Hong Kong Stock Exchange main board listed company

Kingdee International Software Group is a Chinese cloud computing and software company based in Shenzhen. It is listed on the Hong Kong Stock Exchange main board and is leader in the Chinese software industry.

The company is a leading enterprise management software company in the Asia-Pacific region. It was founded on August 8, 1993 and produces enterprise resource planning (ERP) software and provides SaaS Enterprise Application Cloud Services.

== History ==
On 15 February 2001, Kingdee International was listed on the Hong Kong Stock Exchange GEM with stock code 8133.HK. On 20 July 2005, it transferred to Hong Kong Stock Exchange main board with stock code 0268.HK. In 2007, IBM and Lehman Brothers (bankrupted) invested and held 7.7% shares of Kingdee International.
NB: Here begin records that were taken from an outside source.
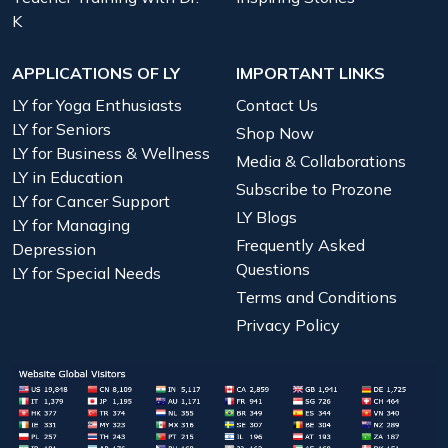
K
APPLICATIONS OF LY
IMPORTANT LINKS
LY for Yoga Enthusiasts
Contact Us
LY for Seniors
Shop Now
LY for Business & Wellness
Media & Collaborations
LY in Education
Subscribe to Prozone
LY for Cancer Support
LY Blogs
LY for Managing
Frequently Asked
Depression
Questions
LY for Special Needs
Terms and Conditions
Privacy Policy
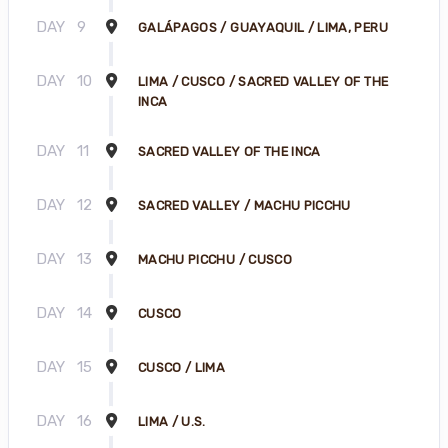
DAY
9
GALÁPAGOS / GUAYAQUIL / LIMA, PERU
DAY
10
LIMA / CUSCO / SACRED VALLEY OF THE
INCA
DAY
11
SACRED VALLEY OF THE INCA
DAY
12
SACRED VALLEY / MACHU PICCHU
DAY
13
MACHU PICCHU / CUSCO
DAY
14
CUSCO
DAY
15
CUSCO / LIMA
DAY
16
LIMA / U.S.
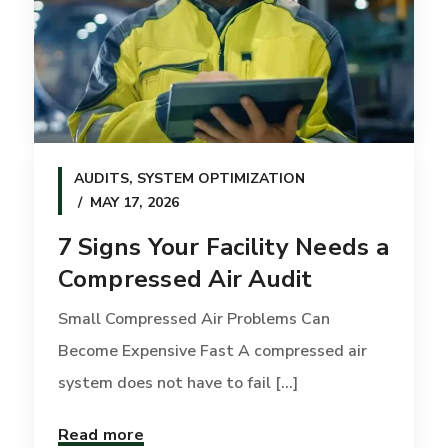
AUDITS
,
SYSTEM OPTIMIZATION
MAY 17, 2026
7 Signs Your Facility Needs a
Compressed Air Audit
Small Compressed Air Problems Can
Become Expensive Fast A compressed air
system does not have to fail [...]
Read more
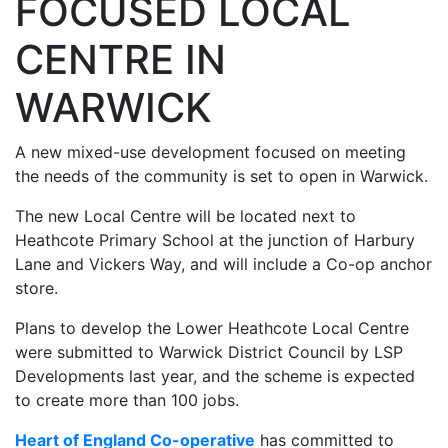
FOCUSED LOCAL
CENTRE IN
WARWICK
A new mixed-use development focused on meeting
the needs of the community is set to open in Warwick.
The new Local Centre will be located next to
Heathcote Primary School at the junction of Harbury
Lane and Vickers Way, and will include a Co-op anchor
store.
Plans to develop the Lower Heathcote Local Centre
were submitted to Warwick District Council by LSP
Developments last year, and the scheme is expected
to create more than 100 jobs.
Heart of England Co-operative
has committed to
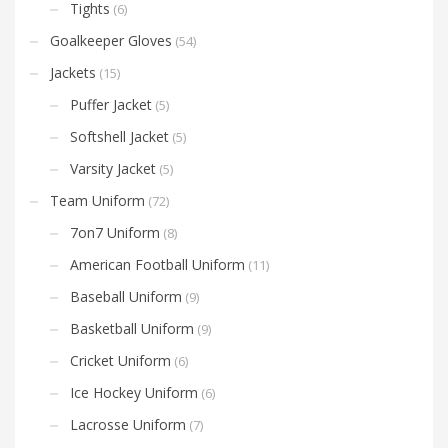
Tights
(6)
Goalkeeper Gloves
(54)
Jackets
(15)
Puffer Jacket
(5)
Softshell Jacket
(5)
Varsity Jacket
(5)
Team Uniform
(72)
7on7 Uniform
(8)
American Football Uniform
(11)
Baseball Uniform
(9)
Basketball Uniform
(9)
Cricket Uniform
(6)
Ice Hockey Uniform
(6)
Lacrosse Uniform
(7)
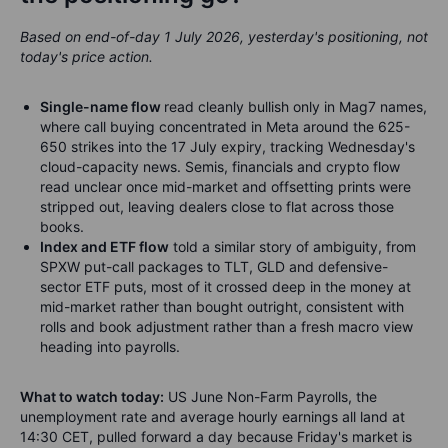
Based on end-of-day 1 July 2026, yesterday's positioning, not
today's price action.
Single-name flow
read cleanly bullish only in Mag7 names,
where call buying concentrated in Meta around the 625-
650 strikes into the 17 July expiry, tracking Wednesday's
cloud-capacity news. Semis, financials and crypto flow
read unclear once mid-market and offsetting prints were
stripped out, leaving dealers close to flat across those
books.
Index and ETF flow
told a similar story of ambiguity, from
SPXW put-call packages to TLT, GLD and defensive-
sector ETF puts, most of it crossed deep in the money at
mid-market rather than bought outright, consistent with
rolls and book adjustment rather than a fresh macro view
heading into payrolls.
What to watch today:
US June Non-Farm Payrolls, the
unemployment rate and average hourly earnings all land at
14:30 CET, pulled forward a day because Friday's market is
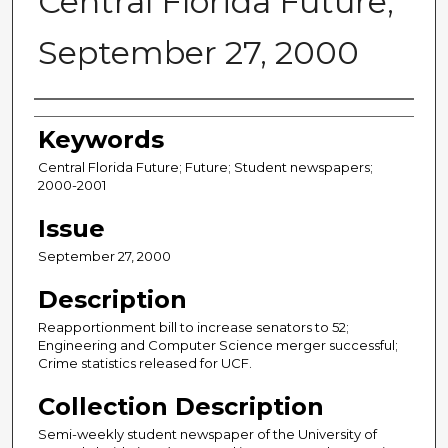
Central Florida Future,
September 27, 2000
Creator
Keywords
Central Florida Future; Future; Student newspapers;
2000-2001
Issue
September 27, 2000
Description
Reapportionment bill to increase senators to 52;
Engineering and Computer Science merger successful;
Crime statistics released for UCF.
Collection Description
Semi-weekly student newspaper of the University of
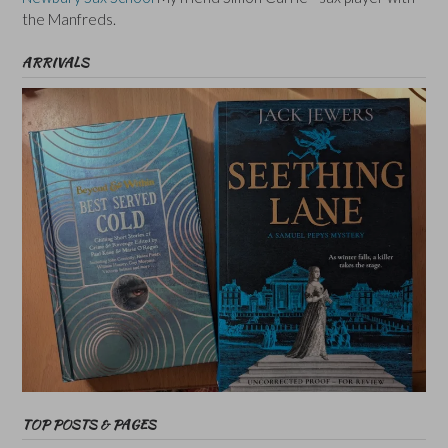
the Manfreds.
ARRIVALS
TOP POSTS & PAGES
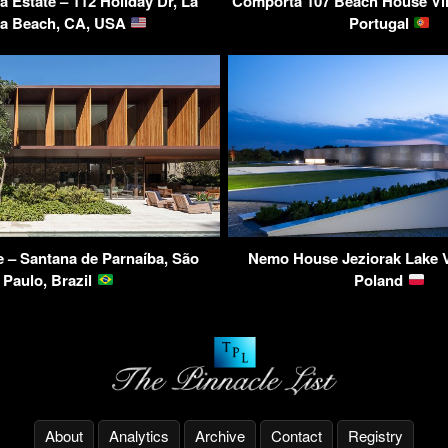
ya Estate – 112 Holiday Dr, La
Comporta 107 Beach House Vill
va Beach, CA, USA
Portugal
– Santana de Parnaíba, São
Nemo House Jeziorak Lake Vi
Paulo, Brazil
Poland
About
Analytics
Archive
Contact
Registry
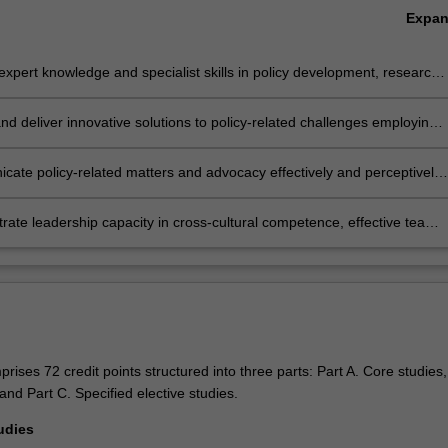
Expa
xpert knowledge and specialist skills in policy development, research,
nt and evaluation to enable discipline based solutions relevant to
business, professional and public policy communities;
nd deliver innovative solutions to policy-related challenges employing
 critical thinking, evaluation and research skills;
ate policy-related matters and advocacy effectively and perceptively
ge of formats to professional and non-professional audiences;
ate leadership capacity in cross-cultural competence, effective team
ent, and ethical values.
ises 72 credit points structured into three parts: Part A. Core studies,
and Part C. Specified elective studies.
udies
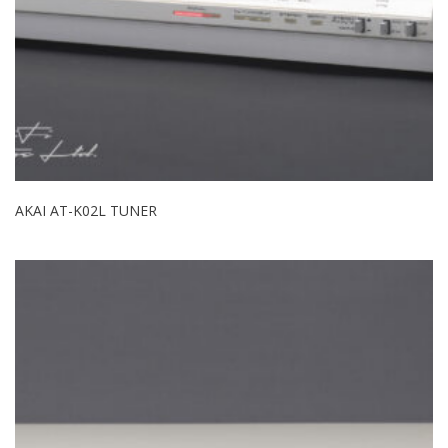
AKAI AT-K02L TUNER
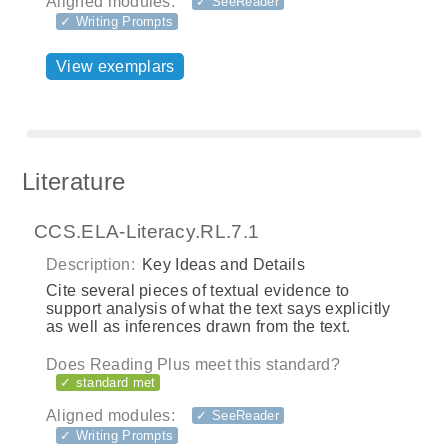
Aligned modules:
✓ SeeReader
✓ Writing Prompts
View exemplars
Literature
CCS.ELA-Literacy.RL.7.1
Description:
Key Ideas and Details
Cite several pieces of textual evidence to
support analysis of what the text says explicitly
as well as inferences drawn from the text.
Does Reading Plus meet this standard?
✓ standard met
Aligned modules:
✓ SeeReader
✓ Writing Prompts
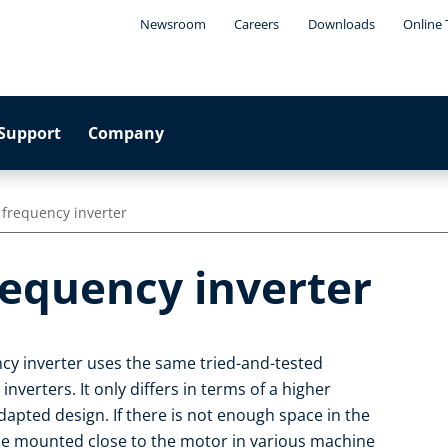
Newsroom
Careers
Downloads
Online 
Support
Company
 frequency inverter
requency inverter
cy inverter uses the same tried-and-tested
nverters. It only differs in terms of a higher
apted design. If there is not enough space in the
 be mounted close to the motor in various machine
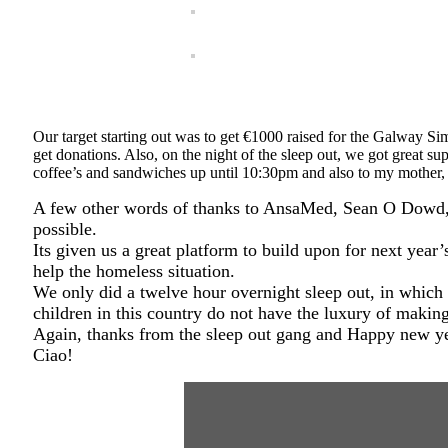
Our target starting out was to get €1000 raised for the Galway Sim
get donations. Also, on the night of the sleep out, we got great 
coffee’s and sandwiches up until 10:30pm and also to my mother,
A few other words of thanks to AnsaMed, Sean O Dowd, a
possible.
Its given us a great platform to build upon for next year
help the homeless situation.
We only did a twelve hour overnight sleep out, in which
children in this country do not have the luxury of making
Again, thanks from the sleep out gang and Happy new ye
Ciao!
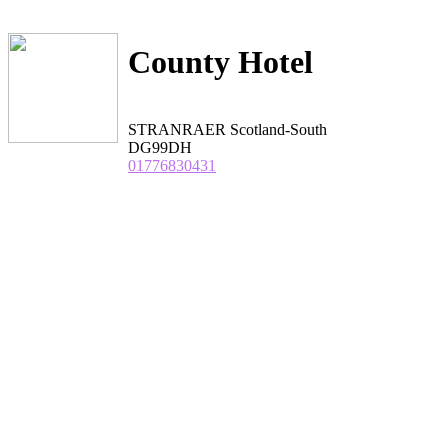
County Hotel
STRANRAER Scotland-South
DG99DH
01776830431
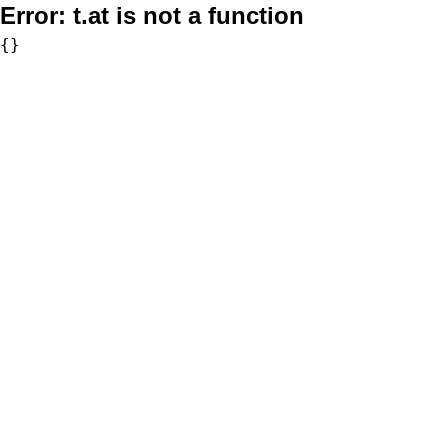
Error:
t.at is not a function
{}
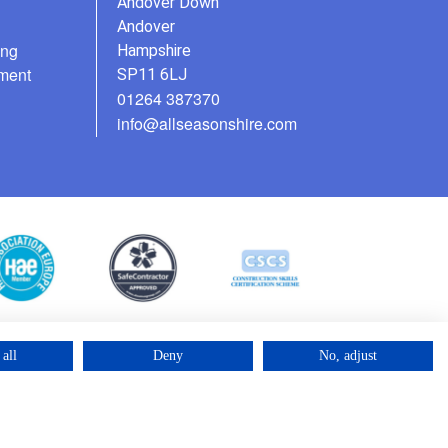
Andover Down
Andover
ing
Hampshire
ment
SP11 6LJ
01264 387370
info@allseasonshire.com
all
Deny
No, adjust
©2025 – Cross Rental Ltd. | All rights reserved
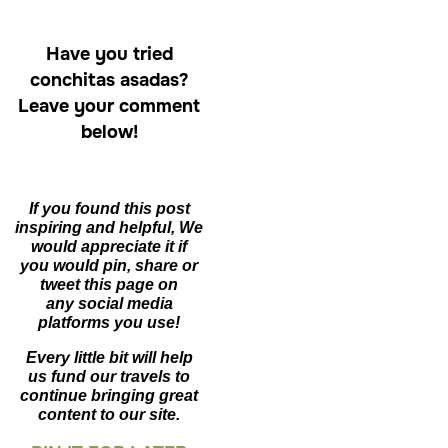
Have you tried
conchitas asadas?
Leave your comment
below!
If you found this post
inspiring and helpful, We
would appreciate it if
you would pin,
share or
tweet this page on
any social media
platforms you use!
Every little bit will help
us fund our travels to
continue bringing great
content to our site.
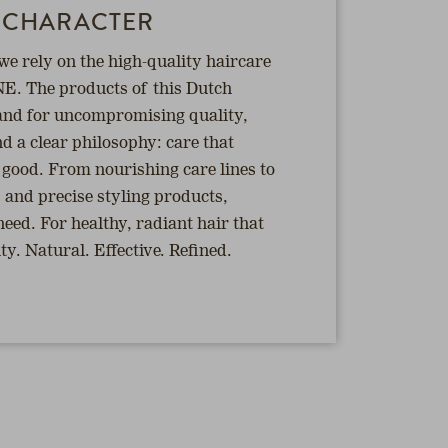
 CHARACTER
 rely on the high-quality haircare
E. The products of this Dutch
nd for uncompromising quality,
d a clear philosophy: care that
s good. From nourishing care lines to
s and precise styling products,
ed. For healthy, radiant hair that
y. Natural. Effective. Refined.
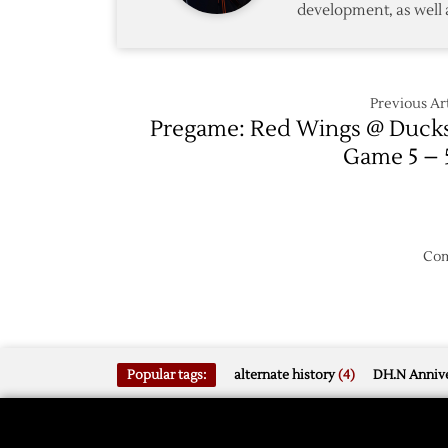
development, as well 
1
Previous Art
Pregame: Red Wings @ Duck
Game 5 – 
Com
Popular tags:
alternate history
(4)
DH.N Annive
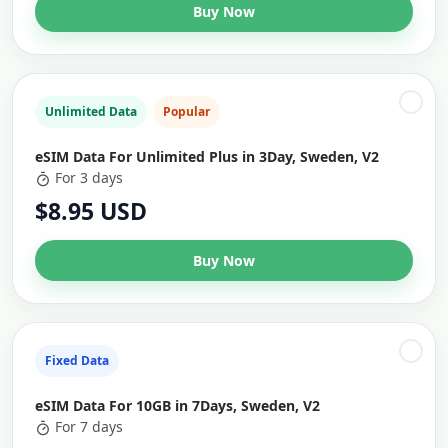
Buy Now
Unlimited Data
Popular
eSIM Data For Unlimited Plus in 3Day, Sweden, V2
For 3 days
$8.95 USD
Buy Now
Fixed Data
eSIM Data For 10GB in 7Days, Sweden, V2
For 7 days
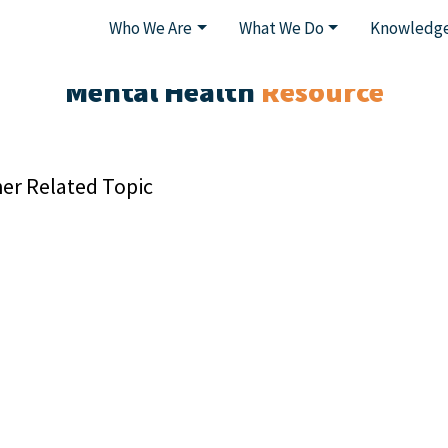
Who We Are
What We Do
Knowledge
Mental Health
Resource
er Related Topic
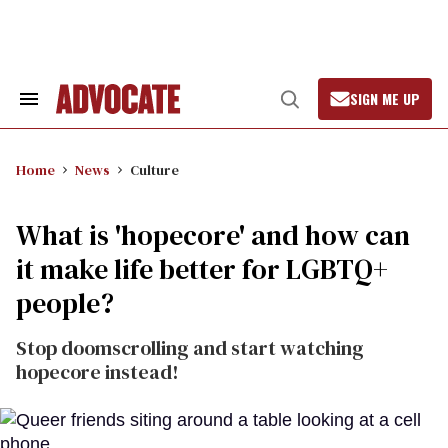
Skip
to
content
SIGN ME UP
Search
Open
&
Search
Section
Navigation
Home
News
Culture
What is 'hopecore' and how can
it make life better for LGBTQ+
people?
Stop doomscrolling and start watching
hopecore instead!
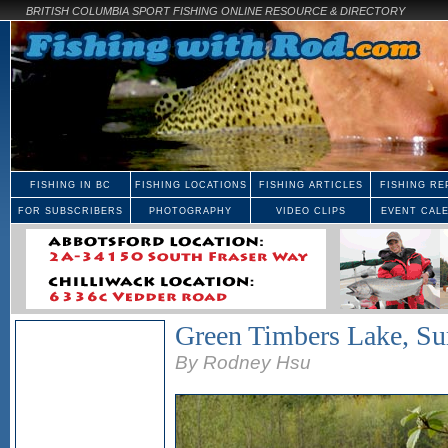
BRITISH COLUMBIA SPORT FISHING ONLINE RESOURCE & DIRECTORY
FISHING IN BC
FISHING LOCATIONS
FISHING ARTICLES
FISHING RE
FOR SUBSCRIBERS
PHOTOGRAPHY
VIDEO CLIPS
EVENT CAL
Green Timbers Lake, Su
By Rodney Hsu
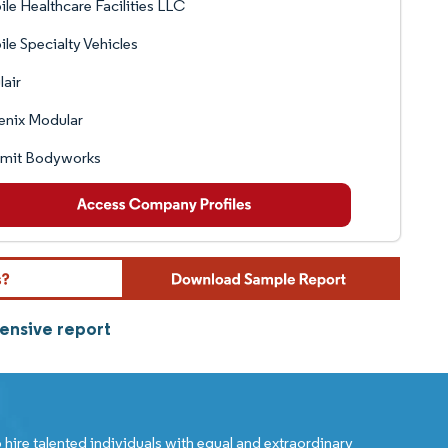
le Healthcare Facilities LLC
le Specialty Vehicles
air
enix Modular
mit Bodyworks
ensive report
 hire talented individuals with equal and extraordinary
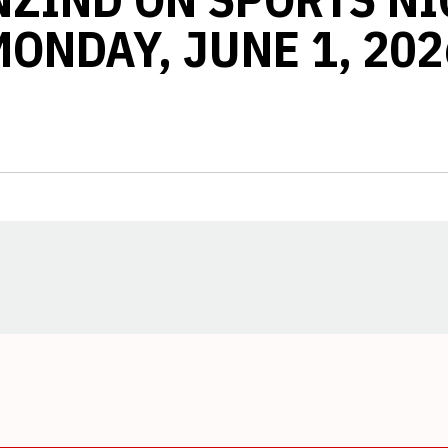
MONDAY, JUNE 1, 202
Opens in a new window
Opens in a new window
Opens in a new window
Opens in a new window
Opens in a new window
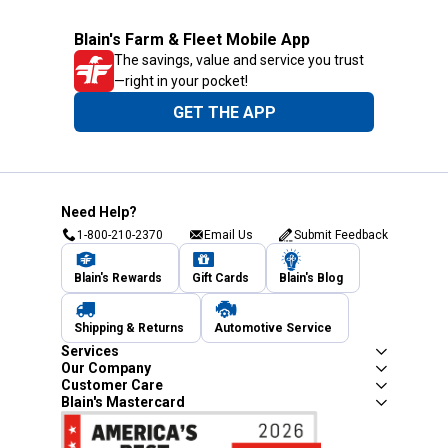
Blain's Farm & Fleet Mobile App
The savings, value and service you trust
—right in your pocket!
GET THE APP
Need Help?
1-800-210-2370
Email Us
Submit Feedback
Blain's Rewards
Gift Cards
Blain's Blog
Shipping & Returns
Automotive Service
Services
Our Company
Customer Care
Blain's Mastercard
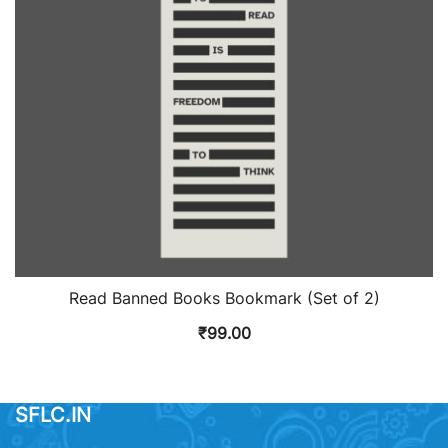
Read Banned Books Bookmark (Set of 2)
₹
99.00
SFLC.IN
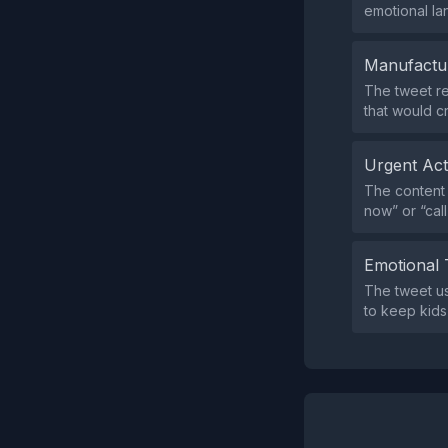
emotional la
Manufactu
The tweet re
that would c
Urgent Ac
The content 
now” or “cal
Emotional 
The tweet us
to keep kids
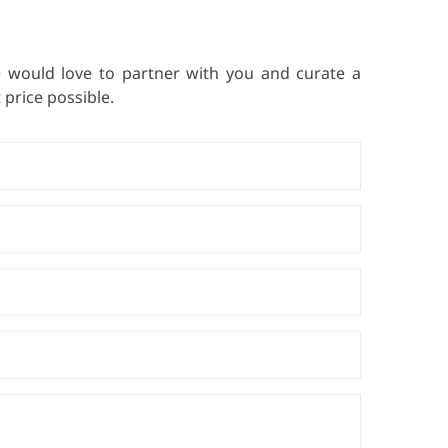
e would love to partner with you and curate a
price possible.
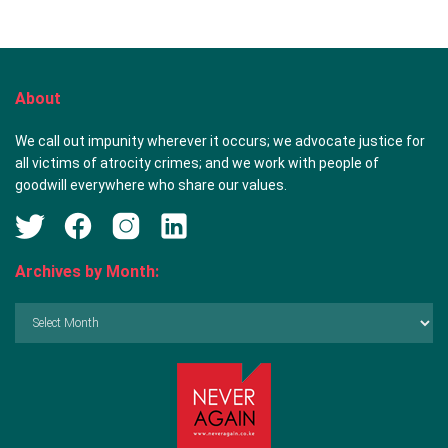
About
We call out impunity wherever it occurs; we advocate justice for
all victims of atrocity crimes; and we work with people of
goodwill everywhere who share our values.
Archives by Month:
Archives
by
Month:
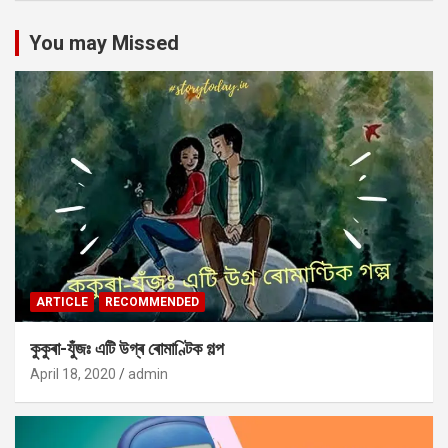
You may Missed
ARTICLE
RECOMMENDED
কুকুৰা-যুঁজঃ এটি উগ্ৰ ৰোমাণ্টিক গল্প
April 18, 2020
admin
As one of the strategic shareholders of the group, Kingdee and IBM formed global strategic alliance and collaborated in the various markets and aspects such as SOA, marketing, consulting and application services, SaaS, cloud computing and e-commerce.

In August 2019, Kingdee was awarded the 2019 Amazon Web Services (AWS) Partner Network (APN) Best SaaS Partner Award at the AWS Partner Summit 2019.